*** Texte sélectionné ***

Le partenariat stratégique dans la réalité

Qu’attendaient exactement la Russie et la Chine du traité de 2001 ? Un examen détaillé du document révèle que les deux partenaires stratégiques cherchaient avant tout à garantir la durabilité de leur coopération, le développement de leurs liens là où ils s’avéraient insuffisants et la résolution des problèmes existants((10). Contrairement aux déclarations conjointes au ton plus optimiste de l’époque Eltsine, déclarations qui envisageaient la création d’un ordre mondial multipolaire ainsi qu’une amélioration substantielle de la coopération économique sino-russe, le traité d’amitié de 2001 fixe des objectifs plutôt modestes en matière de coopération internationale. L’article 12 engage les deux parties à « s’efforcer ensemble de préserver l’équilibre stratégique et la sécurité au niveau mondial », et l’article 13 engage les deux signataires à « s’efforcer de consolider la position de l’ONU en tant qu’organisation la plus compétente et la plus universelle pour gérer les affaires internationales ». Dans l’article 16, la Russie et la Chine s’engagent à renforcer leur coopération dans de nombreux domaines, notamment le commerce, la technologie militaire, l’énergie, les transports, l’énergie nucléaire, la finance, l’aviation, l’espace et l’électronique.

Avant que les attaques terroristes anti-américaines du 11 septembre 2001 ne viennent modifier cette géométrie triangulaire en rapprochant les Etats-Unis de la Russie, le partenariat stratégique sino-russe avait prouvé son efficacité sur le plan géopolitique. Les dirigeants russes et chinois partageaient le même point de vue sur les grandes questions internationales, et s’opposaient à la politique suivie par les Etats-Unis, notamment sur les questions de défense nationale et de défense anti-missiles, sur l’expansion de l’OTAN, sur l’intervention dans le conflit du Kosovo ainsi que sur une éventuelle action militaire contre l’Irak.

*** Enregistrements fournis ***

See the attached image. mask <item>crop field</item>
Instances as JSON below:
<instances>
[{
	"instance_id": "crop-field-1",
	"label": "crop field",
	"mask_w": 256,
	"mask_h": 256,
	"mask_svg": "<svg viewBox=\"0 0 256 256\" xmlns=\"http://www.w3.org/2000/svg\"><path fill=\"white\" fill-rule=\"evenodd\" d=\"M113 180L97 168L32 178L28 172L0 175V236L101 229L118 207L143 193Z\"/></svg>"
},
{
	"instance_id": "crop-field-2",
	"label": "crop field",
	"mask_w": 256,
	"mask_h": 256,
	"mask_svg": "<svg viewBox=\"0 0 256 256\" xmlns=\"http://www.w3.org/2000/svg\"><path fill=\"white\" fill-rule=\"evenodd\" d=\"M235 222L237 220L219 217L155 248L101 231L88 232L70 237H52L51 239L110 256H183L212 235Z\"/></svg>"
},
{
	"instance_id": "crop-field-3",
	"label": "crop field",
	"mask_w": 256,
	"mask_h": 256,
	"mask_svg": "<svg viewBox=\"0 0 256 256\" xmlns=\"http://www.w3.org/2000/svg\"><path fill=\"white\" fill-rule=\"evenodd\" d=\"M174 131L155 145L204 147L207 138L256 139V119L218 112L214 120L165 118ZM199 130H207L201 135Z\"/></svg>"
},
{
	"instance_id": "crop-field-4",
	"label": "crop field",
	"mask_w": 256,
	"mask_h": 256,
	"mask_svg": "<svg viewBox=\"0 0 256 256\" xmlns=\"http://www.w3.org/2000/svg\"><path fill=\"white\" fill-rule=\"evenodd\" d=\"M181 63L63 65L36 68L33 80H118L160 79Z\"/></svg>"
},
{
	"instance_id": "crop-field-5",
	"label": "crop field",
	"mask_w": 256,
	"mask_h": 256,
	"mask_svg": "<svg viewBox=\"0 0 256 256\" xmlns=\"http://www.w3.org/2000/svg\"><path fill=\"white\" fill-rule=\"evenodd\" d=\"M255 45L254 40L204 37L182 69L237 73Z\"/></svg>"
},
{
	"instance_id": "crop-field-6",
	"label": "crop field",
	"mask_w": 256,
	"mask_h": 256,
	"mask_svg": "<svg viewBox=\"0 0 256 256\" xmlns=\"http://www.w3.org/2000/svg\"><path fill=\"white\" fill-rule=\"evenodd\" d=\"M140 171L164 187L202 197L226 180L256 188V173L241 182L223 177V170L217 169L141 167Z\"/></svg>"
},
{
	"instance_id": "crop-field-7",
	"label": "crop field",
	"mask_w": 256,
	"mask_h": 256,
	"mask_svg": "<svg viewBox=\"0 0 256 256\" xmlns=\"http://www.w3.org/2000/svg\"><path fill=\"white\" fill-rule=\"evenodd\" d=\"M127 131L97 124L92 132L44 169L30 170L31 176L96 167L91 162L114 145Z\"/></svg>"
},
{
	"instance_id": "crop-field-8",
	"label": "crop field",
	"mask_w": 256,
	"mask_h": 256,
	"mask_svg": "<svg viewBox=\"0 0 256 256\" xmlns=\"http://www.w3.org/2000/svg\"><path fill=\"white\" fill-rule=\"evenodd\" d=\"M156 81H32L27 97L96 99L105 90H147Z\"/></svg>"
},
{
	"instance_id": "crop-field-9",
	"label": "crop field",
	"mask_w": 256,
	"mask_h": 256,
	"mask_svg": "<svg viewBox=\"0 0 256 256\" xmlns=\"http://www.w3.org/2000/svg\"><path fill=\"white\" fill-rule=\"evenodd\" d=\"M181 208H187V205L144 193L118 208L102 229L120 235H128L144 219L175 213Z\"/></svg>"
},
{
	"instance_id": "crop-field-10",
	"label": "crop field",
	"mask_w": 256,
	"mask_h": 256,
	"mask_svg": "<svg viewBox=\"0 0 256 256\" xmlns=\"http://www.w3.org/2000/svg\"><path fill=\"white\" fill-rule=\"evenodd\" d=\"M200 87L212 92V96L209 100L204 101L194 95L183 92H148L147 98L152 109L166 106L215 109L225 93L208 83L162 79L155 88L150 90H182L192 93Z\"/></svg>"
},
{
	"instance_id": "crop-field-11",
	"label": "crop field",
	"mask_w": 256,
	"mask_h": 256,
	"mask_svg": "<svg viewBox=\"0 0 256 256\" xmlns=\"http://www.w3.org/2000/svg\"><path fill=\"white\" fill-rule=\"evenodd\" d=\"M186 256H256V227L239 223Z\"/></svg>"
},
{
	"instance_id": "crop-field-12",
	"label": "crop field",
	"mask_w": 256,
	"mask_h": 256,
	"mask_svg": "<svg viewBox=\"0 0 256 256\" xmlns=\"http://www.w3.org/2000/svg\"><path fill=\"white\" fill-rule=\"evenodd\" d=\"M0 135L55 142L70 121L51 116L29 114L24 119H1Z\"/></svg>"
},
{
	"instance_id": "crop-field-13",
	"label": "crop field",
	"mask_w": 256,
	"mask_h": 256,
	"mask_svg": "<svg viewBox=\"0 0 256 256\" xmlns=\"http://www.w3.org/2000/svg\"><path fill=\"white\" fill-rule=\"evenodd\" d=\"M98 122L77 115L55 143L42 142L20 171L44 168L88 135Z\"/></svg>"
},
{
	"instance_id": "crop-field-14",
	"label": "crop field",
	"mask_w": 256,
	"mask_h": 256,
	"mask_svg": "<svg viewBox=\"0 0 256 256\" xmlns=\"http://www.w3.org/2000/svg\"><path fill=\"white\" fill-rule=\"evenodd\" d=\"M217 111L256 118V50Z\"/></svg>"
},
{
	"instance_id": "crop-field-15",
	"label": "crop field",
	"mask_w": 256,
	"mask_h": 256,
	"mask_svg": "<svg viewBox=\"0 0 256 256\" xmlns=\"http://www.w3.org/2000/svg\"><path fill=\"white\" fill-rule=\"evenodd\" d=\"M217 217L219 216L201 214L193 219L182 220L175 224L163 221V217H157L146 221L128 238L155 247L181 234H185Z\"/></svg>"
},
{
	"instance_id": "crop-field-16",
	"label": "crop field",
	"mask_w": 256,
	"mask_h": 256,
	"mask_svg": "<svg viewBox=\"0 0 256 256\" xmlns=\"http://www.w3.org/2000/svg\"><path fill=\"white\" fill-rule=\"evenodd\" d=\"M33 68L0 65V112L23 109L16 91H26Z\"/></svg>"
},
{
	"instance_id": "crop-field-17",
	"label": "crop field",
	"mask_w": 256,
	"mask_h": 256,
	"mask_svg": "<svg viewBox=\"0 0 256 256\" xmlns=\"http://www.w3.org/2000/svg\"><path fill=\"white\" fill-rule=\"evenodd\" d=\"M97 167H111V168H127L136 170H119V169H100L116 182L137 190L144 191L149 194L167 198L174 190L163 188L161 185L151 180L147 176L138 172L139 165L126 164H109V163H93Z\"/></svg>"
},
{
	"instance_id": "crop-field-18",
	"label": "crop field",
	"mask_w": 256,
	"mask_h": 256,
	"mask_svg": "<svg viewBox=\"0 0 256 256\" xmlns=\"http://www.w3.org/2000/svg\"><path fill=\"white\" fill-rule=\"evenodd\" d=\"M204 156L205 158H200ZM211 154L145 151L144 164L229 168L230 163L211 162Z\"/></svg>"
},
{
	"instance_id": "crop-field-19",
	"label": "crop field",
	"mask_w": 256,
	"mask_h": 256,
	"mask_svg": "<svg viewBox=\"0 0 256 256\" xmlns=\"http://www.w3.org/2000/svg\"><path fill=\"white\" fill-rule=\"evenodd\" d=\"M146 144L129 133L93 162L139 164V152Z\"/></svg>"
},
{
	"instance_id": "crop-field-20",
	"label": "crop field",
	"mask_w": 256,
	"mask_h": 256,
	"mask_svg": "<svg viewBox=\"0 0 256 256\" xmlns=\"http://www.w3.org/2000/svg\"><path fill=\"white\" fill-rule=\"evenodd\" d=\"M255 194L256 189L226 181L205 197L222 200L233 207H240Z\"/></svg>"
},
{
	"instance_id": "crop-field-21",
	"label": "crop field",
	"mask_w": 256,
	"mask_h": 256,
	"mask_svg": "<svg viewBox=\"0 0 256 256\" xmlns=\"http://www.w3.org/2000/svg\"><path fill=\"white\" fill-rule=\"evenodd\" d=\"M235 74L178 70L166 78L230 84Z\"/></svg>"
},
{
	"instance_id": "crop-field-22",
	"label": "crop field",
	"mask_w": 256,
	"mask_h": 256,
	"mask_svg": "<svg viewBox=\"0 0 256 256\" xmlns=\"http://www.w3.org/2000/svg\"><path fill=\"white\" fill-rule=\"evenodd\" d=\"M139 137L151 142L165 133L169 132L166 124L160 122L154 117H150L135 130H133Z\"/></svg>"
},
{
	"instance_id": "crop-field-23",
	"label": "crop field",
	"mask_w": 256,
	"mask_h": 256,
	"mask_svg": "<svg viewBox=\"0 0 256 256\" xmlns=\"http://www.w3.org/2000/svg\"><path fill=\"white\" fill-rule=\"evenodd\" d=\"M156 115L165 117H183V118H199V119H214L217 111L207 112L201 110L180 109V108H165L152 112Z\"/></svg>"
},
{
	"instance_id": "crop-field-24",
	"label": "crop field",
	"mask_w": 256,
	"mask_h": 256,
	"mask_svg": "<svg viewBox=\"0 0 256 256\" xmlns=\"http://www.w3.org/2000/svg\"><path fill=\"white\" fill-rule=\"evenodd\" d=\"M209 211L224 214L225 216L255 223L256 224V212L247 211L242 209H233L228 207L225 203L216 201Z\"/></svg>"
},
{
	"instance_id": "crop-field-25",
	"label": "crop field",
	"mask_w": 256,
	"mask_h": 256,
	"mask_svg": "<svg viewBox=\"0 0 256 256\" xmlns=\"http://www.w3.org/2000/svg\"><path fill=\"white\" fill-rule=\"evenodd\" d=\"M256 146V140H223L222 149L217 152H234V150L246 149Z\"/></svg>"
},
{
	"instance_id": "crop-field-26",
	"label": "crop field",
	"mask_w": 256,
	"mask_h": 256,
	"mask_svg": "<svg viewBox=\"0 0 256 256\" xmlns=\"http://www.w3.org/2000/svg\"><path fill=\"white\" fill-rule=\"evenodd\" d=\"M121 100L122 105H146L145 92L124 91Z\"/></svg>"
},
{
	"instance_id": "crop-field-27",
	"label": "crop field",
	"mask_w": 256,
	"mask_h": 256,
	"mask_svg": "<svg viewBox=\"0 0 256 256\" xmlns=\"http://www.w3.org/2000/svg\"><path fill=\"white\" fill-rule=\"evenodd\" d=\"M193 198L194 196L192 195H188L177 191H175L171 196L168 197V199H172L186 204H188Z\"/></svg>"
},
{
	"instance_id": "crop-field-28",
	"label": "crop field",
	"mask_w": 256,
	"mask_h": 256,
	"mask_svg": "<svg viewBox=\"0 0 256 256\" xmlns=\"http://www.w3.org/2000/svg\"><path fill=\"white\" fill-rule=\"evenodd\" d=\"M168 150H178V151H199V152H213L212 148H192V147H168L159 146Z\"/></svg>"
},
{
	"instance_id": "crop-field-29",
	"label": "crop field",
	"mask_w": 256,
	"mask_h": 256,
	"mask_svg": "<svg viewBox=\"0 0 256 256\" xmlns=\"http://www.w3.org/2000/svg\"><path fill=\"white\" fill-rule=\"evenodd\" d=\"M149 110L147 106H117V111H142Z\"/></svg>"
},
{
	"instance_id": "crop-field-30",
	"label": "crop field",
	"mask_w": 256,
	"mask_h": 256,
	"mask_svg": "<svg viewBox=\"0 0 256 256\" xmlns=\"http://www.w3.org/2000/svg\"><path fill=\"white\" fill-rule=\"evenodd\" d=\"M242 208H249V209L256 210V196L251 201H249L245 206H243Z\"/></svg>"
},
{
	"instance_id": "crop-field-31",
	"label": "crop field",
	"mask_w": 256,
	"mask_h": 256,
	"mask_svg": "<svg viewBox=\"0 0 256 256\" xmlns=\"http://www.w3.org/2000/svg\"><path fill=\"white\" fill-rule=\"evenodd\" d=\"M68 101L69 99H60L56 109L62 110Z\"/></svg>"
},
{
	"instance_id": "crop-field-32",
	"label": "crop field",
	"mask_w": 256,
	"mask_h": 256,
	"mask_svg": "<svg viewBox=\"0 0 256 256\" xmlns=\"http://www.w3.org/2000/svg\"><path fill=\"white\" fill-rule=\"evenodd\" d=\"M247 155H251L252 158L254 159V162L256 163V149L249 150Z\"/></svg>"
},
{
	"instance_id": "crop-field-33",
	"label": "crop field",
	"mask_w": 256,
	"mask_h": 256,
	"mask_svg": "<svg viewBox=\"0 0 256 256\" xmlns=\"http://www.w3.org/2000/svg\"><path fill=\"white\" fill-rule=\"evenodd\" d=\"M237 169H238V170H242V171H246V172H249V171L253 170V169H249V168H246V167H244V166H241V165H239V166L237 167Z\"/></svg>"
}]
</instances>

***

— Votre objectif —
Poursuivez le texte sur le partenariat stratégique sino-russe à partir de sa dernière phrase.

— Réponse attendue —
Un an après sa signature, il est maintenant tout à fait évident que le traité n’a pas réussi à codifier une nouvelle alliance, même si les dirigeants russes et chinois se sont toujours défendus d’avoir eu une telle intention. Deux articles du traité ont pourtant toutes les caractéristiques d’une alliance : l’article 8 interdit aux signataires de participer à toute alliance, de signer un traité avec un pays tiers, ou de tolérer des actions perpétrées dans des pays tiers ou par des groupes sur son propre territoire pouvant avoir des effets négatifs sur la souveraineté, la sécurité, et l’intégrité nationale du partenaire ; l’article 9, quant à lui, stipule que dans le cas où l’un des signataires identifie une menace à sa sécurité ou à celle de son partenaire, des consultations bilatérales doivent avoir lieu sur-le-champ. Toutefois, les signataires n’ont pas appliqué ces articles à la lettre. Par exemple, quand la Russie s’est engagée dans une nouvelle relation avec l’OTAN en décembre 2001, la Chine n’a jamais invoqué l’article 8, bien que l’action de la Russie ait pu s’avérer préjudiciable à la sécurité de la Chine. De même, la Russie ne s’est jamais sentie contrainte de ne pas forger de nouvelle relation avec l’OTAN par respect du partenariat sino-russe((11).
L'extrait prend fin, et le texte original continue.